TEXT PASSAGE:
I'm trying to search word-tokenized abstracts for custom stem words using python. The following code is almost what I want. That is, do any of the values in stem_words appears once or more in word_tokenized_abstract?
if(any(word in stem_words for word in word_tokenized_abstract)):
do stuff
where...
I based the above at one-liner to check if at least one item in list exists in another list?
My issue is that my stem_words are of different lengths. I've tried the following code (a modification of the above) which did not work for me. I've tried a few other modifications but they either don't work or cause a crash.
if(any(word in stem_words for word[0:len(word)] in word_tokenized_abstract)):
do stuff
That is, do any of the values word_tokenized_abstract begin with any of the values in stem_words
?
if it helps, my stem_words = ['pancrea', 'muscul', 'derma', 'ovar']
Thanks! I apologize if this question has been answered previously but I couldn't find it.
So you want to check if any string in a first list is contained in any of the strings of the second list.
I'd try this:
any(y.startswith(x) for y in word_tokenized_abstract for x in stem_words)
Explanation: for each stem x
in stem_words
check if any string in word_tokenized_abstract
starts with x
.
If you just want the stem to be a substring of the word then use:
any(x in y for y in word_tokenized_abstract for x in stem_words)

DIRECTIVE A:
Can you transcribe the records from the very start down to the line containing "Verzamelen en gebruiken", with that line included?

(Page-level text extractions)
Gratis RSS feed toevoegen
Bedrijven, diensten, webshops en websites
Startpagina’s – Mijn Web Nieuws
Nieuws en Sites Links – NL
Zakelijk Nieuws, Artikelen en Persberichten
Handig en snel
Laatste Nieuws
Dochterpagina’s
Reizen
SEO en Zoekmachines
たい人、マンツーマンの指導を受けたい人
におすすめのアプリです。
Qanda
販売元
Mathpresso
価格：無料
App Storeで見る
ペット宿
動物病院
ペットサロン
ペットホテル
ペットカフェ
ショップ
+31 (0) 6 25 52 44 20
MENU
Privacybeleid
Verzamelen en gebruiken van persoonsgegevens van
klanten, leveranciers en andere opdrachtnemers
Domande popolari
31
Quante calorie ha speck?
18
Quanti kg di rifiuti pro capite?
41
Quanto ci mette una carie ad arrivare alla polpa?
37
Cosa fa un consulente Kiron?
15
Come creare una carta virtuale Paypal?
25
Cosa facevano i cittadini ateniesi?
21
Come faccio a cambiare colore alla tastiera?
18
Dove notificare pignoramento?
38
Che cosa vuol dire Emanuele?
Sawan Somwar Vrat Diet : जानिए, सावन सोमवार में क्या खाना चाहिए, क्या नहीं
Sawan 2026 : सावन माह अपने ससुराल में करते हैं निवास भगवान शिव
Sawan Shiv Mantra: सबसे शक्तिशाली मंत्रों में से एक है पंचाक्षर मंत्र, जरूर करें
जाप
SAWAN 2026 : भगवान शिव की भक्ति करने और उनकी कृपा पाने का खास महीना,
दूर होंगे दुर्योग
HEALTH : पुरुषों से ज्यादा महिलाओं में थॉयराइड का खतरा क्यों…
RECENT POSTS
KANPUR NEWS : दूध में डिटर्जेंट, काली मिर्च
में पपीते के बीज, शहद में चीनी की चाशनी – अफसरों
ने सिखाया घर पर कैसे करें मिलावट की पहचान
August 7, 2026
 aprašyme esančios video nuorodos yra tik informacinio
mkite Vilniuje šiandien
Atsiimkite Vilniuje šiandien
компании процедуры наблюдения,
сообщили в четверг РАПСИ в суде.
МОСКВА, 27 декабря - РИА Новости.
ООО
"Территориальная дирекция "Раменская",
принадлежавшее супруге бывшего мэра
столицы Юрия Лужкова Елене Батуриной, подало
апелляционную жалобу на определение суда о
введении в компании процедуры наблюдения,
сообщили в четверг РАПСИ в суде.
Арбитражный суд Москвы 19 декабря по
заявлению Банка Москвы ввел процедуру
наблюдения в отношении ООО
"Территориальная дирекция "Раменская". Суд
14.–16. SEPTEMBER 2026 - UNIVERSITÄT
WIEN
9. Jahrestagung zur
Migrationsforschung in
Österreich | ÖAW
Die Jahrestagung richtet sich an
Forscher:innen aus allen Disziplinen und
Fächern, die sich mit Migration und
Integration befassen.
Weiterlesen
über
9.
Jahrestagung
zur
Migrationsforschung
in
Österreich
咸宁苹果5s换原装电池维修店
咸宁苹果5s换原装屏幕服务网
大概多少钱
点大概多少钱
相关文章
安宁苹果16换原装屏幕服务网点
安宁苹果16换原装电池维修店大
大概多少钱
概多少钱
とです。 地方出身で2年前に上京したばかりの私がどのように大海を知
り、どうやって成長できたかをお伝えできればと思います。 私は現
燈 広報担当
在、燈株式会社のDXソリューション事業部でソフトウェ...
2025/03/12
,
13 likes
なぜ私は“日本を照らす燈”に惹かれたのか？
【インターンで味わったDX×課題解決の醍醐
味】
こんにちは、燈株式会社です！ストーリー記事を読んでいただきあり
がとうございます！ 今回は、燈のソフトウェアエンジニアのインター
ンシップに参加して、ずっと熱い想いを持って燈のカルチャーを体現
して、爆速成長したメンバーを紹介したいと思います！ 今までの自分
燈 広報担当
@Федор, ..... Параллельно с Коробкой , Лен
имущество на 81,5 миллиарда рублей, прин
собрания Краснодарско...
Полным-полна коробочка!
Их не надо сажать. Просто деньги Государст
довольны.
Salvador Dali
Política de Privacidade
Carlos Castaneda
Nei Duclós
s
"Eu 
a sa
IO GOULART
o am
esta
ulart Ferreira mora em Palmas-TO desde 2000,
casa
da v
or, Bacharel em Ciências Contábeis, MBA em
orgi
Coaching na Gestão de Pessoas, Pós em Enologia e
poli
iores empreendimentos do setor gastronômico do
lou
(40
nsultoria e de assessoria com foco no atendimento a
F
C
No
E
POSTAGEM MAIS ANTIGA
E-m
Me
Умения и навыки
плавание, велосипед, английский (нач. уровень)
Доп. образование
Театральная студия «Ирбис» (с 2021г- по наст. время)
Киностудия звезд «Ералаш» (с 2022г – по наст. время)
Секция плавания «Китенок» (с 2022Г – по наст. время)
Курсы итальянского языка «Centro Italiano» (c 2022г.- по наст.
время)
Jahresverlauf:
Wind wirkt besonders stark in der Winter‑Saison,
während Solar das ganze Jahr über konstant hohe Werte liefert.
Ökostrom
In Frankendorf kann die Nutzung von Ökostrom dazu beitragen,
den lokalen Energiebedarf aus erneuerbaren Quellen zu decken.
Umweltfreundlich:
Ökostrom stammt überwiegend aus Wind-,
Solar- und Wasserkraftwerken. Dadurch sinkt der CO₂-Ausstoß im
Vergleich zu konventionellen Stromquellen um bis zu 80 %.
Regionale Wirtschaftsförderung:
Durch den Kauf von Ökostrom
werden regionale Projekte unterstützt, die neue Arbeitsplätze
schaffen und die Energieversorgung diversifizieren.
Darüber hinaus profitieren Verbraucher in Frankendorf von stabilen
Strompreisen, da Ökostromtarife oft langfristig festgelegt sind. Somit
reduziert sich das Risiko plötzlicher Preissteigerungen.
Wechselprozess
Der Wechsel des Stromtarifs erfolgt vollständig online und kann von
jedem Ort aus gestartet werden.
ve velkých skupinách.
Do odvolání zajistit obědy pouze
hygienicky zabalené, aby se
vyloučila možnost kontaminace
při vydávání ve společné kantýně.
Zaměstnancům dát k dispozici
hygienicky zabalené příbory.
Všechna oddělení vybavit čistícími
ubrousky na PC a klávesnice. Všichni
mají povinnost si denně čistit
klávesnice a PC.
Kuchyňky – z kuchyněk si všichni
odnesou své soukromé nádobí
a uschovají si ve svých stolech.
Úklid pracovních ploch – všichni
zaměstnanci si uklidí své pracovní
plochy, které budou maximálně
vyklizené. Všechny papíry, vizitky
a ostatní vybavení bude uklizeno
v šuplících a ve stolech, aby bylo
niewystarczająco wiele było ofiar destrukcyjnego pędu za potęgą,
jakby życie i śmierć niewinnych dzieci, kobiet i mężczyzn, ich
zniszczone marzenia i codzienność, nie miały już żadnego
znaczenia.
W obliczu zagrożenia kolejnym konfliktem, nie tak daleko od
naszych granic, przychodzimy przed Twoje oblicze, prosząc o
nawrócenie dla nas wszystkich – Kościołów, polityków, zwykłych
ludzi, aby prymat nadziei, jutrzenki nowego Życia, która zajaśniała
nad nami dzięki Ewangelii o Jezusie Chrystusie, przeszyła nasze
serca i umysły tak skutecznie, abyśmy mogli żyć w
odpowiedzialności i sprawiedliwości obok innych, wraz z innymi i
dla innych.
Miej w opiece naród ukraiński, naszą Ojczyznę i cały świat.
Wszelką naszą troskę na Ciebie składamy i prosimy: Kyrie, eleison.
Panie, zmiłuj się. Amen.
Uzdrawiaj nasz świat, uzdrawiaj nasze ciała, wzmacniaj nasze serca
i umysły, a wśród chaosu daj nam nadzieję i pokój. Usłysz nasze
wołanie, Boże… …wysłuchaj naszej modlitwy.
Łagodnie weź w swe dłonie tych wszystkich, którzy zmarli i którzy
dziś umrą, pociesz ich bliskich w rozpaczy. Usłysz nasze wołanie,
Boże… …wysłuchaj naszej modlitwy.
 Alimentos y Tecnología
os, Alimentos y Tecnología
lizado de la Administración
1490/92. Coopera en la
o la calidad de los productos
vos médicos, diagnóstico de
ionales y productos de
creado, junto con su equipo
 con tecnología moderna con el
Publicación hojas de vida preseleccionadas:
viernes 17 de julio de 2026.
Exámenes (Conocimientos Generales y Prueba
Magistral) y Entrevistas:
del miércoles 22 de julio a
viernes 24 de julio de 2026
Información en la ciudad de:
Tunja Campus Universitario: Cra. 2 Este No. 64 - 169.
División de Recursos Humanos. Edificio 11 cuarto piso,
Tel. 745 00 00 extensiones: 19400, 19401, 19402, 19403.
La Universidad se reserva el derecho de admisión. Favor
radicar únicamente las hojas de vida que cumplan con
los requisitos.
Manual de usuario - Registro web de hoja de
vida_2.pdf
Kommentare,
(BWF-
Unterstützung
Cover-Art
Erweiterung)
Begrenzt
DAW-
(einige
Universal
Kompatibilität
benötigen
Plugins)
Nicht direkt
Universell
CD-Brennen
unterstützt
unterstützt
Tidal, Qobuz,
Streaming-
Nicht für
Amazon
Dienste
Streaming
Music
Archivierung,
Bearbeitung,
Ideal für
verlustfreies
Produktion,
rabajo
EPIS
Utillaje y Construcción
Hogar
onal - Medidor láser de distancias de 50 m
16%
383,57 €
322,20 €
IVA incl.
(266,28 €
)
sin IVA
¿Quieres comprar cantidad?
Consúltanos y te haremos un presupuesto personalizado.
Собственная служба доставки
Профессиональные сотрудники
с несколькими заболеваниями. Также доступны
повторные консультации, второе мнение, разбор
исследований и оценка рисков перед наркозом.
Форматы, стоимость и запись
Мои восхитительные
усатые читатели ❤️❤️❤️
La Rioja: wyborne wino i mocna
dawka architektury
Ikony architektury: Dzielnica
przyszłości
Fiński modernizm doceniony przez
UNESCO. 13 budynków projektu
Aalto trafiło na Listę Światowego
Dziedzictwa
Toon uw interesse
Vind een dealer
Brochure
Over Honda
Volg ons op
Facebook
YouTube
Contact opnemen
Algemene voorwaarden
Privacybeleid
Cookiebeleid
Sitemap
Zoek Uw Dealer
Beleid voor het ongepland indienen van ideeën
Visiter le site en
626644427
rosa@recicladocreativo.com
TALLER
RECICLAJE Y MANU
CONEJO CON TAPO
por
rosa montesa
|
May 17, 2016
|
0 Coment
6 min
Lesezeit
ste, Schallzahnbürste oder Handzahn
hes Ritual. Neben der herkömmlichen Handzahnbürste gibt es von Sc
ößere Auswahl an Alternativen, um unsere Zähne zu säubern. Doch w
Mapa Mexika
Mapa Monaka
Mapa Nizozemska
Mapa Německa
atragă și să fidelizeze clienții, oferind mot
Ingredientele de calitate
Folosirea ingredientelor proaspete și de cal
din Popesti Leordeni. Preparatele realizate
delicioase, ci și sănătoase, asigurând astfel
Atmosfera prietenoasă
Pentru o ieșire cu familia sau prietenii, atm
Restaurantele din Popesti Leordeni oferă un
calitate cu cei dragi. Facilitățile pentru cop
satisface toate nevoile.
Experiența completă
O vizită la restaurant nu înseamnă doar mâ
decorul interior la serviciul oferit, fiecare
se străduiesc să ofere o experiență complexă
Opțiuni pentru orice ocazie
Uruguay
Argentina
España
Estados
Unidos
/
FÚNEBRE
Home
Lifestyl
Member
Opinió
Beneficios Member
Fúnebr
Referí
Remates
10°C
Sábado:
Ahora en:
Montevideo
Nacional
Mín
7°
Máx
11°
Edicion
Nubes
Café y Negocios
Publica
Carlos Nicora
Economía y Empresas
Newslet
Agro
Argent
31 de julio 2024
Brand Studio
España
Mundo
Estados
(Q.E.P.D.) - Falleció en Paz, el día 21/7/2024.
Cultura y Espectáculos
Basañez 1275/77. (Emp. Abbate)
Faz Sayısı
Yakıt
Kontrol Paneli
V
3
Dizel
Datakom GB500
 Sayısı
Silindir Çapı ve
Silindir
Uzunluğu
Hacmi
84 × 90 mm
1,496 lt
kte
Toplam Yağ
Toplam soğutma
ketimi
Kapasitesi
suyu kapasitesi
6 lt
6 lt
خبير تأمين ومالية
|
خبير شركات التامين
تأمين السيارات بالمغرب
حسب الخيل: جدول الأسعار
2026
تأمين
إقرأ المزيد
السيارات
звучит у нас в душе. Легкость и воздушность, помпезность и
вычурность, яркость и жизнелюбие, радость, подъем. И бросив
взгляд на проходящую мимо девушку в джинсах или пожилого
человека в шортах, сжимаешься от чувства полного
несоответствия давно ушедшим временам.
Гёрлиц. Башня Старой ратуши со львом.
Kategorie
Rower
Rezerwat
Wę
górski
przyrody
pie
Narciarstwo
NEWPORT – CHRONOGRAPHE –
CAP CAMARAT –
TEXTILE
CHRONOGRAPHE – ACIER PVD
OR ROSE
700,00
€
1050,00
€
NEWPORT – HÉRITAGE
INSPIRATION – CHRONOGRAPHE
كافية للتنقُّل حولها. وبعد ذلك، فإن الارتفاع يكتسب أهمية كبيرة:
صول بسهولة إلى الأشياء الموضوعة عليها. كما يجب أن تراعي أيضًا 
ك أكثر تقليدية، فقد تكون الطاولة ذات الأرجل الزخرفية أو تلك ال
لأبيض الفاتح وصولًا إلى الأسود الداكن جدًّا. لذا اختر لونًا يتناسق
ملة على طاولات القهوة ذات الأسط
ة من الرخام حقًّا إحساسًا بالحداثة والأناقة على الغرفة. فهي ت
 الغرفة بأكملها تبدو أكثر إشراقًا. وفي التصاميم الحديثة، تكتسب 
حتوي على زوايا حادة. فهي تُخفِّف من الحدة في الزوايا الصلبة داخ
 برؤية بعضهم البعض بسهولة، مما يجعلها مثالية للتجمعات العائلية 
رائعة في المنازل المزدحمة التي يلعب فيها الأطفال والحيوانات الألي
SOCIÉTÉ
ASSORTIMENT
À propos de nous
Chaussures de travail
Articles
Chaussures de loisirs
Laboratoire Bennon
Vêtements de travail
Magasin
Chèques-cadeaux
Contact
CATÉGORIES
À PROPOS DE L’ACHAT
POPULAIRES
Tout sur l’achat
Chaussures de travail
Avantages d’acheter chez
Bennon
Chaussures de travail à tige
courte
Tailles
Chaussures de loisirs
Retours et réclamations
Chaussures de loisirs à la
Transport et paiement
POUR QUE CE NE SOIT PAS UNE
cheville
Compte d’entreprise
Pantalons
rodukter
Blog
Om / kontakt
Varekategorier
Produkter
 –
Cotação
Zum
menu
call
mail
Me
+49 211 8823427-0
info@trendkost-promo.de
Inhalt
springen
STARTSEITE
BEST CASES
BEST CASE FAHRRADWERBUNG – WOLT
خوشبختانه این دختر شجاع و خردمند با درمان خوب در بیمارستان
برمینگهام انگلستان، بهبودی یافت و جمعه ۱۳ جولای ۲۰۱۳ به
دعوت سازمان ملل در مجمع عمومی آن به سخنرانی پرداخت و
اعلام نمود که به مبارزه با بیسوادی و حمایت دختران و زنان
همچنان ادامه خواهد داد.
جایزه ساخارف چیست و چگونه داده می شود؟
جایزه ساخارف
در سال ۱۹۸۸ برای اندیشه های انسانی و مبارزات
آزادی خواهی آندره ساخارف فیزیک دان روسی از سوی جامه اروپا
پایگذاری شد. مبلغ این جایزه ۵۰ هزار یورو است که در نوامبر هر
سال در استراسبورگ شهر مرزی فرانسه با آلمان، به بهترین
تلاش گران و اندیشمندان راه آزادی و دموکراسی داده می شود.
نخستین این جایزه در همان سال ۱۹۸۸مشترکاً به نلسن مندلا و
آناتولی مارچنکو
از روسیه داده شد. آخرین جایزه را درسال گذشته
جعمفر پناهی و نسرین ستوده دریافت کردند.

DIRECTIVE B:
Can you restate the Python thread word for word, from "if(any(word in stem_words for word in" down to "the second list."?

REPLY A:
Gratis RSS feed toevoegen
Bedrijven, diensten, webshops en websites
Startpagina’s – Mijn Web Nieuws
Nieuws en Sites Links – NL
Zakelijk Nieuws, Artikelen en Persberichten
Handig en snel
Laatste Nieuws
Dochterpagina’s
Reizen
SEO en Zoekmachines
たい人、マンツーマンの指導を受けたい人
におすすめのアプリです。
Qanda
販売元
Mathpresso
価格：無料
App Storeで見る
ペット宿
動物病院
ペットサロン
ペットホテル
ペットカフェ
ショップ
+31 (0) 6 25 52 44 20
MENU
Privacybeleid
Verzamelen en gebruiken van persoonsgegevens van

REPLY B:
if(any(word in stem_words for word in word_tokenized_abstract)):
do stuff
where...
I based the above at one-liner to check if at least one item in list exists in another list?
My issue is that my stem_words are of different lengths. I've tried the following code (a modification of the above) which did not work for me. I've tried a few other modifications but they either don't work or cause a crash.
if(any(word in stem_words for word[0:len(word)] in word_tokenized_abstract)):
do stuff
That is, do any of the values word_tokenized_abstract begin with any of the values in stem_words
?
if it helps, my stem_words = ['pancrea', 'muscul', 'derma', 'ovar']
Thanks! I apologize if this question has been answered previously but I couldn't find it.
So you want to check if any string in a first list is contained in any of the strings of the second list.